| SOURCE DOCUMENT |
CODE OF ETHICS (As amended on January 20, 2006)

Contract Categories: Business Operations - Code of Ethics
EX-10.28 6 w14941exv10w28.htm EXHIBIT 10.28 exv10w28
 

Exhibit 10.28
CODE OF ETHICS
(As amended on January 20, 2006)
SECTION 1: STATEMENT OF PURPOSE AND APPLICABILITY
  (A)   Statement of Purpose
 
      It is the policy of Allied Capital Corporation (the “Company”) that no affiliated person of the Company shall, in connection with the purchase or sale, directly or indirectly, by such person of any security held or to be acquired by the Company,
  (1)   Employ any device, scheme or artifice to defraud the Company;
 
  (2)   Make to the Company an untrue statement of a material fact or omit to state to the Company a material fact necessary in order to make the statement made, in light of the circumstances under which it is made, not misleading;
 
  (3)   Engage in an act, practice, or course of business which operates or would operate as a fraud or deceit upon the Company; or
 
  (4)   Engage in any manipulative practice with respect to the Company.
  (B)   Scope of the Code
 
      In order to prevent the access persons, as defined in Section II, paragraph (A) below, of the Company from engaging in any of these prohibited acts, practices or courses of business, the Board of Directors of the Company has adopted this Code of Ethics.
SECTION II: DEFINITIONS
  (A)   Access Person. “Access Person” means any director, officer, or “Advisory Person” of the Company.
 
  (B)   Advisory Person. “Advisory person” of the Company means: (i) any employee of the Company or of any company in a control relationship to the Company, who, in connection with his or her regular functions or duties, makes, participates in, or obtains information regarding the purchase or sale of a security by the Company, or whose functions relate to the making of any recommendations with respect to such purchases or sales; and (ii) any natural person in a control relationship to the Company who obtains information concerning recommendations made to the Company with regard to the purchase or sale of security.
 
  (C)   Beneficial Interest. “Beneficial Interest” includes any entity, person, trust, or account with respect to which an Access Person exercises investment discretion or provides investment advice. A beneficial interest shall be presumed to include all accounts in the name of or for the benefit of the Access Person, his or her spouse, dependent children, or any person living with him or her or to whom he or she contributes economic support.
 
  (D)   Beneficial Ownership. “Beneficial Ownership” shall be determined in accordance with Rule 16a-1(a)(2) under the Securities Exchange Act of 1934, except that the determination of

 


 

      direct or indirect Beneficial Ownership shall apply to all securities, and not just equity securities, that an Access Person has or acquires. Rule 16a-1(a)(2) provides that the term “beneficial owner” means any person who, directly or indirectly, through any contract, arrangement, understanding, relationship, or otherwise, has or shares a direct or indirect pecuniary interest in any equity security. Therefore, an Access Person may be deemed to have Beneficial Ownership of securities held by members of his or her immediate family sharing the same household, or by certain partnerships, trusts, corporations, or other arrangements.

| CHALLENGE A |
List every term that the code of ethics defines in its Definitions section.
The entries that follow are unrelated to the code of ethics.

| AVAILABLE RECORDS |
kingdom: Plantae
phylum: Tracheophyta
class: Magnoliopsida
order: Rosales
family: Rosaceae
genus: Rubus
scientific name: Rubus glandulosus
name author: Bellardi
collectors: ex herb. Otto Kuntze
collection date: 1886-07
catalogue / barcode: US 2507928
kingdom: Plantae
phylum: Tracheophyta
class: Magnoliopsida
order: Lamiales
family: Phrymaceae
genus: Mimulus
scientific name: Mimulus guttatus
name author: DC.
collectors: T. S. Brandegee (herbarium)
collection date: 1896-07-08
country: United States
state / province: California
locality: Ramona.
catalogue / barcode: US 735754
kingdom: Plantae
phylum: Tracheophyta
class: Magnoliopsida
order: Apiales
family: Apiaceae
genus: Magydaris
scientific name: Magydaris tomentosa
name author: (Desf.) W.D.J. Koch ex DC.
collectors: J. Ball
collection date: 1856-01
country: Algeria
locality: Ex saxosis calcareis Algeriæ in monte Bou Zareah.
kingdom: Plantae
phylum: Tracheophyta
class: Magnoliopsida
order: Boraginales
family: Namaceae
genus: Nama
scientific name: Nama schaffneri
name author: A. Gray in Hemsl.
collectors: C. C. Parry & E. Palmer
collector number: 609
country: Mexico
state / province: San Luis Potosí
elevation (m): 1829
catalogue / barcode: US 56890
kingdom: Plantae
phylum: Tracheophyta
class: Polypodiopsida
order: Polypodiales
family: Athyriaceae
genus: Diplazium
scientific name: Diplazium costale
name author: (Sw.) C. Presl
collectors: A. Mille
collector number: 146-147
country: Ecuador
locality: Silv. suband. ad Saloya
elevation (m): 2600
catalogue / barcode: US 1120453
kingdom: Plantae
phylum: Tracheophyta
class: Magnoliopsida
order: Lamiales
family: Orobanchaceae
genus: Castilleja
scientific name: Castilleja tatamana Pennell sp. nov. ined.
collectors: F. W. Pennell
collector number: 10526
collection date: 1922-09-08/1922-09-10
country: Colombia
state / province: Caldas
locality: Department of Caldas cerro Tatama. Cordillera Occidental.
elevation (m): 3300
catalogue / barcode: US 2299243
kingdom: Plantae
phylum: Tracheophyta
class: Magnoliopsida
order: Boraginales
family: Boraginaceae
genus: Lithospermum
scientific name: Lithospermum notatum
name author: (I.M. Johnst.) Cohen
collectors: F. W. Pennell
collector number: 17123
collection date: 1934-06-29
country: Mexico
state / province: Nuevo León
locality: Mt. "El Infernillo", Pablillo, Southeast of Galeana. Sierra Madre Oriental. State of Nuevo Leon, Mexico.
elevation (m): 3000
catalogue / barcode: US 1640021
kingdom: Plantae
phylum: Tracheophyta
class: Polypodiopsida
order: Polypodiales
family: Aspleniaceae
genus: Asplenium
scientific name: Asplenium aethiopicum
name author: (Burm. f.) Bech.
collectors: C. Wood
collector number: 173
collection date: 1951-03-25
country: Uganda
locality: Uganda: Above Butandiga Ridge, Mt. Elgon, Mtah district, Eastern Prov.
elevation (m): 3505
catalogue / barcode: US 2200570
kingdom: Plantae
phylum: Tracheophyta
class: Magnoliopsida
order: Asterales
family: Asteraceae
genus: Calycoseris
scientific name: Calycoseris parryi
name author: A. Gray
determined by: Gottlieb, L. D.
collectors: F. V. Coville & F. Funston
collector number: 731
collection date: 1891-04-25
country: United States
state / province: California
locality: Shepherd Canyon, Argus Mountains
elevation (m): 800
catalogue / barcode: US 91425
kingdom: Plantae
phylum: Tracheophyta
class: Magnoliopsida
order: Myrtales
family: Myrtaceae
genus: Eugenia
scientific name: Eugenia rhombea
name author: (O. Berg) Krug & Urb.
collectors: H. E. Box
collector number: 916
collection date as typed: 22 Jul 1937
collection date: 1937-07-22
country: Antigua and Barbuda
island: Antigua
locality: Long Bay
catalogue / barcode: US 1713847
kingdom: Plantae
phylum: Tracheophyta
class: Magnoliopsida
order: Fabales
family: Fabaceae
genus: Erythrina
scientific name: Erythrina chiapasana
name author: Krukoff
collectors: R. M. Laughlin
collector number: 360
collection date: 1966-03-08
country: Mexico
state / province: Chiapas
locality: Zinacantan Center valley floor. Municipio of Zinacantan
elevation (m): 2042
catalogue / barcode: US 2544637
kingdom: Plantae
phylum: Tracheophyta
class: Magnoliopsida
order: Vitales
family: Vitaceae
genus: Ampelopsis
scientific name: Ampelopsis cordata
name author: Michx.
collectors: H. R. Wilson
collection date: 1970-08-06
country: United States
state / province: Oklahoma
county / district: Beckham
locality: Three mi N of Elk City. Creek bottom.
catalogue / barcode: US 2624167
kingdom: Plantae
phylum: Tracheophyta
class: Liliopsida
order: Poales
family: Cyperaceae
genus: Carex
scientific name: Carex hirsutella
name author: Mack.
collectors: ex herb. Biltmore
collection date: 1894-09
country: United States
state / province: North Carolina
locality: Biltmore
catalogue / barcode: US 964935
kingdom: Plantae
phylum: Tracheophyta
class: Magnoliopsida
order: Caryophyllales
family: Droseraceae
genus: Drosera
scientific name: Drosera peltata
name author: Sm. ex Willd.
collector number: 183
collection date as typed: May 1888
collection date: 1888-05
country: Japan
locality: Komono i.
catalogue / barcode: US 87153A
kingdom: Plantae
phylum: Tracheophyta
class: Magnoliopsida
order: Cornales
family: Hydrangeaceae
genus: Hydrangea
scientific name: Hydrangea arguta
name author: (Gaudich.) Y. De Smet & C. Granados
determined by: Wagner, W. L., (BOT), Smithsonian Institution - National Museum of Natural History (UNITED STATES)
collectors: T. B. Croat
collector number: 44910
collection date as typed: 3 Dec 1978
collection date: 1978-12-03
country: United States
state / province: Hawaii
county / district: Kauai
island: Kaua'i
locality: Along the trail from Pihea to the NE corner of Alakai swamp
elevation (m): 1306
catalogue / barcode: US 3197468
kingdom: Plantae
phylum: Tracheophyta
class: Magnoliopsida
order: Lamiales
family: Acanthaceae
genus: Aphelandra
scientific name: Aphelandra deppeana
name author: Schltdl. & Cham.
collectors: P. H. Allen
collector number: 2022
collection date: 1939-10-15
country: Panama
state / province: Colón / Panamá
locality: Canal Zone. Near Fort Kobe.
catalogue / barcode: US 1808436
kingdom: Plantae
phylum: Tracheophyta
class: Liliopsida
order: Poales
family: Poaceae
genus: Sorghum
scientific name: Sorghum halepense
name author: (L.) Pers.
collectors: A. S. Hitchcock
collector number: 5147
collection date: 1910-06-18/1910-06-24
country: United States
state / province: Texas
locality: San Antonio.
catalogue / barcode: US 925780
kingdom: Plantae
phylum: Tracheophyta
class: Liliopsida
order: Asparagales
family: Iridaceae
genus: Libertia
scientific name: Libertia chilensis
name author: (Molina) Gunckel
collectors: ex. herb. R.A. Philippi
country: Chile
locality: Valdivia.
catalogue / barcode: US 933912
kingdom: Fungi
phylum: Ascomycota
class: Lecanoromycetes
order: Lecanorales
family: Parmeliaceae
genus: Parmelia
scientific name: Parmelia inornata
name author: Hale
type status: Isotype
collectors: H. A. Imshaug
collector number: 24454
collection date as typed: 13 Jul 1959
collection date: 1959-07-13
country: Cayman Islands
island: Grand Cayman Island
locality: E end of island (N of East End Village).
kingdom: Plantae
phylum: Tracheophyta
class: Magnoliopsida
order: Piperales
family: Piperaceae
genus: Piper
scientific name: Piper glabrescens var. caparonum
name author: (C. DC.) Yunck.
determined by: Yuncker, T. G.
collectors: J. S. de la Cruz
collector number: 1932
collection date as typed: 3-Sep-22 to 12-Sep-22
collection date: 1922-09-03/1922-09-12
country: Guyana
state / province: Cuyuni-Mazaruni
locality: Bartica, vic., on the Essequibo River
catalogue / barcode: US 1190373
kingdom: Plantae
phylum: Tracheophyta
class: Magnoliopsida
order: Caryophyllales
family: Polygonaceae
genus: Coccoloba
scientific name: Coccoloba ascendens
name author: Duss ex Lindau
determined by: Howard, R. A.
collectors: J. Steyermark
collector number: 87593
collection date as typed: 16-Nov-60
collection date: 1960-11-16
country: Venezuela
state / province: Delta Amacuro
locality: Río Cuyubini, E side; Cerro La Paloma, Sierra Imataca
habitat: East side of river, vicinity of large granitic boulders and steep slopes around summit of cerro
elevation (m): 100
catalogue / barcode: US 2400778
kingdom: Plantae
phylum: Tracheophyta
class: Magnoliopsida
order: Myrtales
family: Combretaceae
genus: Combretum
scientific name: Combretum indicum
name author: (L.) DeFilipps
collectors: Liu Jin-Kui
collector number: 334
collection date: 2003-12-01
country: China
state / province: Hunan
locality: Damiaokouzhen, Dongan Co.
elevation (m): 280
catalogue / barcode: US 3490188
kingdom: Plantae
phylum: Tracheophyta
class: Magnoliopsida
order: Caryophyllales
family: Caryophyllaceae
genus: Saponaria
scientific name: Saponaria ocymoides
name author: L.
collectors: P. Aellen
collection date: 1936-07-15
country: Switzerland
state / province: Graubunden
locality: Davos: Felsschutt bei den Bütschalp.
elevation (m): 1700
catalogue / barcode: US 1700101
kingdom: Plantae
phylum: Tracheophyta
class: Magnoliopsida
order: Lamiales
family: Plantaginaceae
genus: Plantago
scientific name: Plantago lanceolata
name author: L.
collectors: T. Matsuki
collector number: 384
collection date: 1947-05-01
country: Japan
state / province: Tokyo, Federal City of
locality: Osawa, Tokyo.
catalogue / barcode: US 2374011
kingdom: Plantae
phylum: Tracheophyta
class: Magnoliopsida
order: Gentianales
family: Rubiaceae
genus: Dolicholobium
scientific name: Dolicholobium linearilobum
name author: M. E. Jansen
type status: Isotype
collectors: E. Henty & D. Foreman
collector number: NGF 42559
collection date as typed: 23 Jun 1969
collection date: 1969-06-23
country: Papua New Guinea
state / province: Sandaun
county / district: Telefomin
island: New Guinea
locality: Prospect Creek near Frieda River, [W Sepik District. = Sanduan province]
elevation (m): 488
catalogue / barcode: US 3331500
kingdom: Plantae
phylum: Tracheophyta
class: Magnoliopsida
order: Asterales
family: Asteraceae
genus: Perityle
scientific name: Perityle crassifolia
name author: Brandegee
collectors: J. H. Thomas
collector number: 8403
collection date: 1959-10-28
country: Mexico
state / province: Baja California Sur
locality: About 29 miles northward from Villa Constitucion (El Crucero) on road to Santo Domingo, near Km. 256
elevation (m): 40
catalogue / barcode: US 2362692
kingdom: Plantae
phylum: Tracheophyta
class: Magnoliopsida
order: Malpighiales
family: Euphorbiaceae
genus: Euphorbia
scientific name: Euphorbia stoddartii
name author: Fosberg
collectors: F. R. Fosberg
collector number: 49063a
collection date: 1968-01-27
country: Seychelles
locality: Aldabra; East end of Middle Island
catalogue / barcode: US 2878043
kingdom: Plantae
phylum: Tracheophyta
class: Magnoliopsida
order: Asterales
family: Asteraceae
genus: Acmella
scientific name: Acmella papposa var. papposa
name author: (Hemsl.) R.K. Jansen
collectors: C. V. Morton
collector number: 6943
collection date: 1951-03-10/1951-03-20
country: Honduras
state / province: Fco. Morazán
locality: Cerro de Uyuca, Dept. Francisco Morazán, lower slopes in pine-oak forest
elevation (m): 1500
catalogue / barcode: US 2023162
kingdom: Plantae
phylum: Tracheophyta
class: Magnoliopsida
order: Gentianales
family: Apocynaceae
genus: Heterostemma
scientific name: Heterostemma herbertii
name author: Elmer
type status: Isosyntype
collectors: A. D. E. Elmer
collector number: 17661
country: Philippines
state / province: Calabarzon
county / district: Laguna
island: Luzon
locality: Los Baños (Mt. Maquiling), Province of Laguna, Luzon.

| CHALLENGE B |
Recast the entries from the line with "collector number: 183" up to and including the line with "family: Hydrangeaceae" as a Markdown table with the columns Row and Line, numbering each row and leaving out blank lines.

| EXERCISE RESPONSE A |
Access Person, Advisory Person, Beneficial Interest, Beneficial Ownership

| EXERCISE RESPONSE B |
| Row | Line |
|---|---|
| 1 | collector number: 183 |
| 2 | collection date as typed: May 1888 |
| 3 | collection date: 1888-05 |
| 4 | country: Japan |
| 5 | locality: Komono i. |
| 6 | catalogue / barcode: US 87153A |
| 7 | kingdom: Plantae |
| 8 | phylum: Tracheophyta |
| 9 | class: Magnoliopsida |
| 10 | order: Cornales |
| 11 | family: Hydrangeaceae |